Amélie, productrice de confitures, agricultrice et éleveuse de chevaux a restauré l’une des plus anciennes fermes de sa commune, qui date de 1722, située sur une colline au-dessus du quartier Rapatout de Gelos, face au château de Tout-y-Croît. On est au cœur des Pyrénées-Atlantiques.

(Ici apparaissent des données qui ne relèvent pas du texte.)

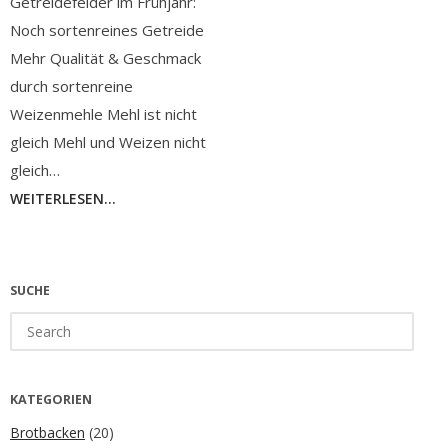
Getreidefelder im Frühjahr:
Noch sortenreines Getreide
Mehr Qualität & Geschmack
durch sortenreine
Weizenmehle Mehl ist nicht
gleich Mehl und Weizen nicht
gleich…
WEITERLESEN...
SUCHE
Search
for:
KATEGORIEN
Brotbacken
(20)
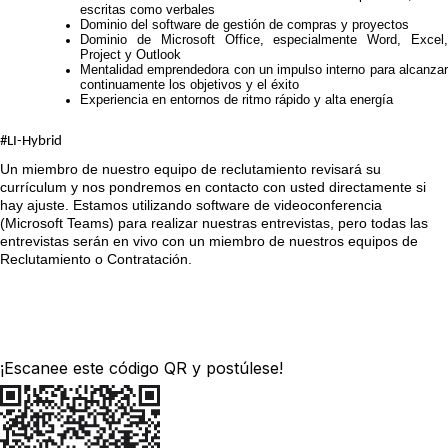
escritas como verbales
Dominio del software de gestión de compras y proyectos
Dominio de Microsoft Office, especialmente Word, Excel,
Project y Outlook
Mentalidad emprendedora con un impulso interno para alcanzar
continuamente los objetivos y el éxito
Experiencia en entornos de ritmo rápido y alta energía
#LI-Hybrid
Un miembro de nuestro equipo de reclutamiento revisará su
currículum y nos pondremos en contacto con usted directamente si
hay ajuste. Estamos utilizando software de videoconferencia
(Microsoft Teams) para realizar nuestras entrevistas, pero todas las
entrevistas serán en vivo con un miembro de nuestros equipos de
Reclutamiento o Contratación.
¡Escanee este código QR y postúlese!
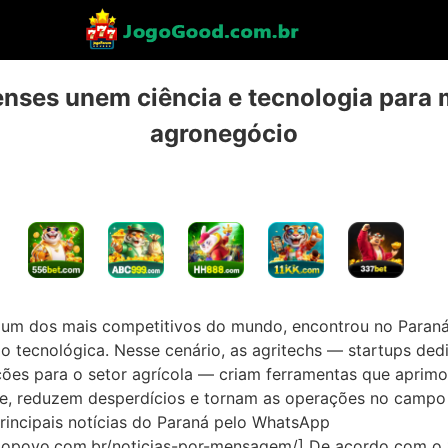
nses unem ciência e tecnologia para 
agronegócio
o, um dos mais competitivos do mundo, encontrou no Parana
̃o tecnológica. Nesse cenário, as agritechs — startups de
ões para o setor agrícola — criam ferramentas que aprim
, reduzem desperdícios e tornam as operações no campo 
rincipais notícias do Paraná pelo WhatsApp
tadopovo.com.br/noticias-por-mensagem/] De acordo com 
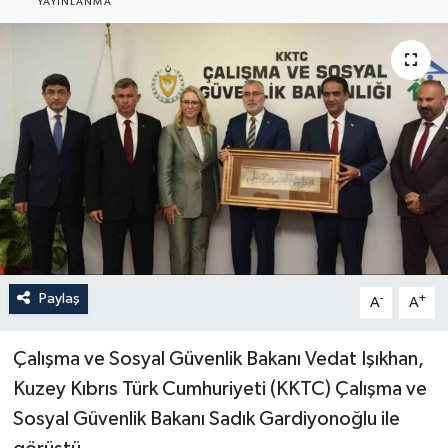
YAYINLANMA
YEREL
Paylaş
-
+
A
A
Çalışma ve Sosyal Güvenlik Bakanı Vedat Işıkhan,
Kuzey Kıbrıs Türk Cumhuriyeti (KKTC) Çalışma ve
Sosyal Güvenlik Bakanı Sadık Gardiyonoğlu ile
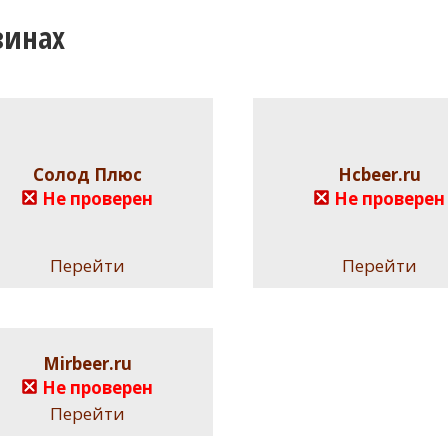
зинах
Солод Плюс
Hcbeer.ru
Не проверен
Не проверен
Перейти
Перейти
Mirbeer.ru
Не проверен
Перейти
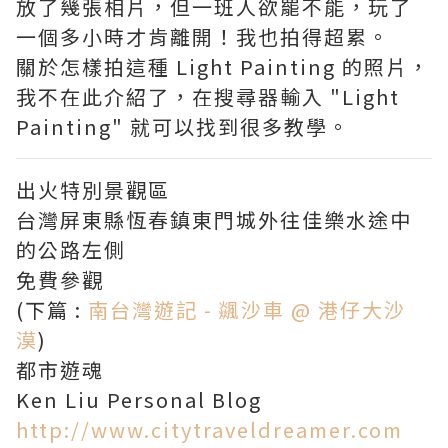
放了幾張相片，但一班人欲罷不能，玩了
一個多小時才肯離開！我也拍得超累。
關於怎樣拍這種 Light Painting 的照片，
我不在此介紹了，在搜尋器輸入 "Light
Painting" 就可以找到很多教學。
出火特別景觀區
台灣屏東縣恆春鎮東門城外往佳樂水途中
的公路左側
免費參觀
(下篇 :
南台灣遊記 - 飊沙車 @ 港仔大沙
漠
)
都市遊魂
Ken Liu Personal Blog
http://www.citytraveldreamer.com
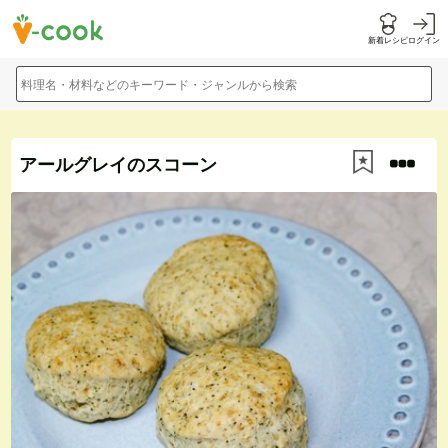
新着レシピ
ログイン
料理名・材料などのキーワード・ジャンルから検索
アールグレイのスコーン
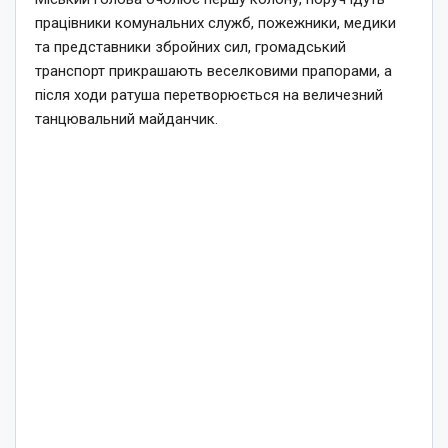
працівники комунальних служб, пожежники, медики
та представники збройних сил, громадський
транспорт прикрашають веселковими прапорами, а
після ходи ратуша перетворюється на величезний
танцювальний майданчик.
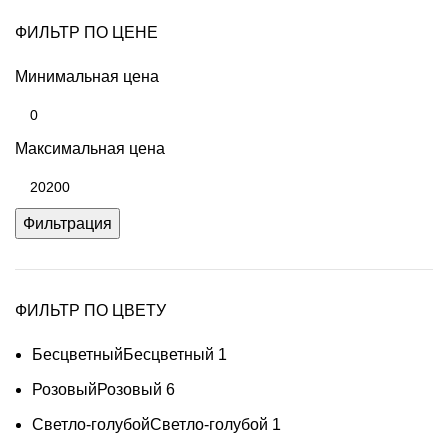
ФИЛЬТР ПО ЦЕНЕ
Минимальная цена
Максимальная цена
Фильтрация
ФИЛЬТР ПО ЦВЕТУ
Бесцветный
Бесцветный
1
Розовый
Розовый
6
Светло-голубой
Светло-голубой
1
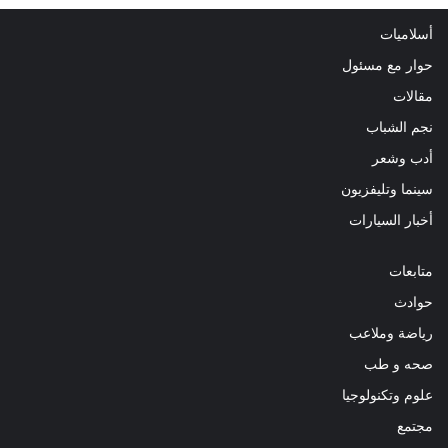
أسلاميات
حوار مع مسئول
مقالات
نجم الشباب
أدب وشعر
سينما وتليفزيون
أخبار السيارات
متابعات
حوادث
رياضة وملاعب
صحه و طب
علوم وتكنولوجيا
مجتمع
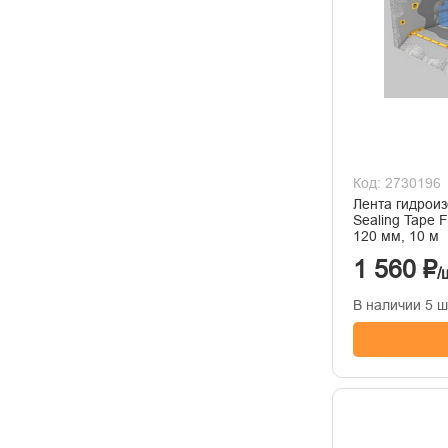
Код: 2730196
Лента гидрои
Sealing Tape 
120 мм, 10 м
1 560 ₽
/
В наличии 5 ш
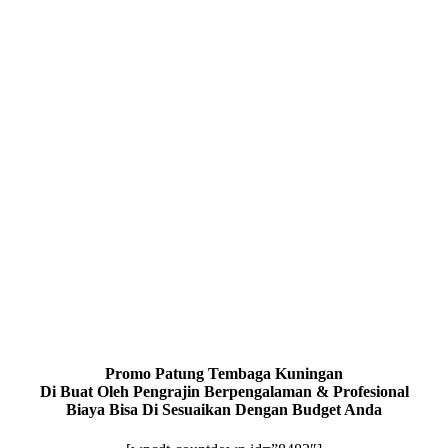
Promo Patung Tembaga Kuningan
Di Buat Oleh Pengrajin Berpengalaman & Profesional
Biaya Bisa Di Sesuaikan Dengan Budget Anda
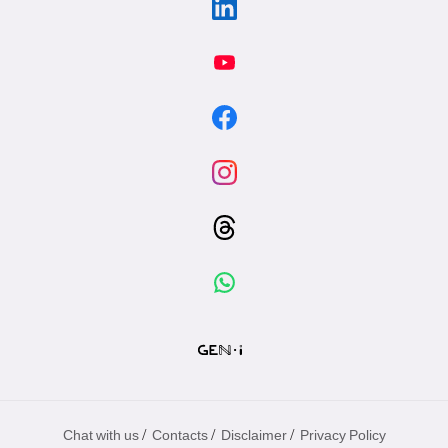
/
/
/
Chat with us
Contacts
Disclaimer
Privacy Policy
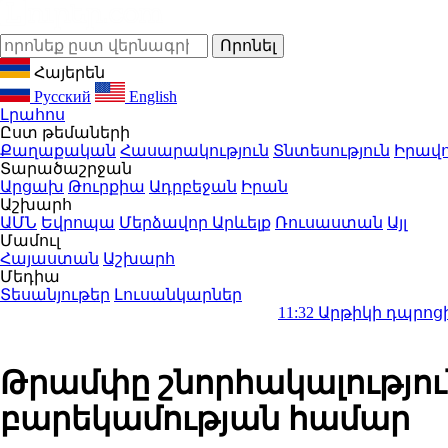
Հայերեն
Русский
English
Լրահոս
Ըստ թեմաների
Քաղաքական
Հասարակություն
Տնտեսություն
Իրավո
Տարածաշրջան
Արցախ
Թուրքիա
Ադրբեջան
Իրան
Աշխարհ
ԱՄՆ
Եվրոպա
Մերձավոր Արևելք
Ռուսաստան
Այլ
Մամուլ
Հայաստան
Աշխարհ
Մեդիա
Տեսանյութեր
Լուսանկարներ
11:32
Արթիկի դպրոցի հաշվապա
Թրամփը շնորհակալությու
բարեկամության համար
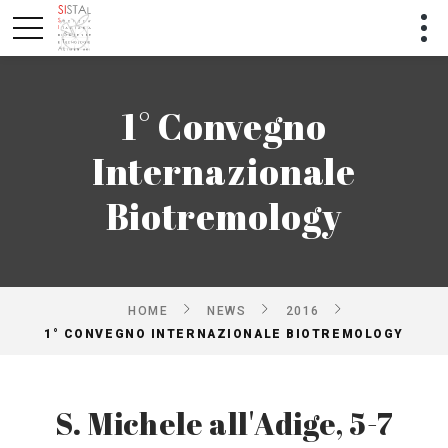
1° Convegno
Internazionale
Biotremology
HOME
NEWS
2016
1° CONVEGNO INTERNAZIONALE BIOTREMOLOGY
S. Michele all'Adige, 5-7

Menacée par une décision bureaucratique injuste, cette jolie petit ferme historique risque la démolition !
Choqué à l’annonce de cette décision, l’artiste béarnais Grégory BycZyk a spontanément proposé d’agrémenter avec ses fourmis sculptées et signées au POSCA, les vieux murs de la ferme pour mettre en lumière ce patrimoine béarnais, lui donner du sens et de la valeur, et s’engager pacifiquement contre cette destruction arbitraire.
L’artiste a donc imaginé une installation faite de 24 fourmis réalisées en galets du gave et fer à béton scellées sur une petite ferme menacée de démolition par le maire de Gelos. Un geste poétique mais aussi un acte de résistance face à une bureaucratie dénué d’états d’âme. Sculpteur de bestiaires, ancré dans la réalité locale du Béarn, l’artiste signe là un travail à la fois esthétique et surtout civique en posant la question : « Qu’est-ce qui mérite d’être préservé ? et Qui décide ? »
En rénovant cette ancienne ruine de ces propres mains, Amélie valorise le patrimoine régional, un geste de citoyenne engagée pour une activité profitable à sa région en terme d’identité. L’artiste impliqué se pose en lanceurs d’alerte pacifiste, inquiet de l’évolution des paysages ruraux. Une initiative à soutenir et une histoire à suivre.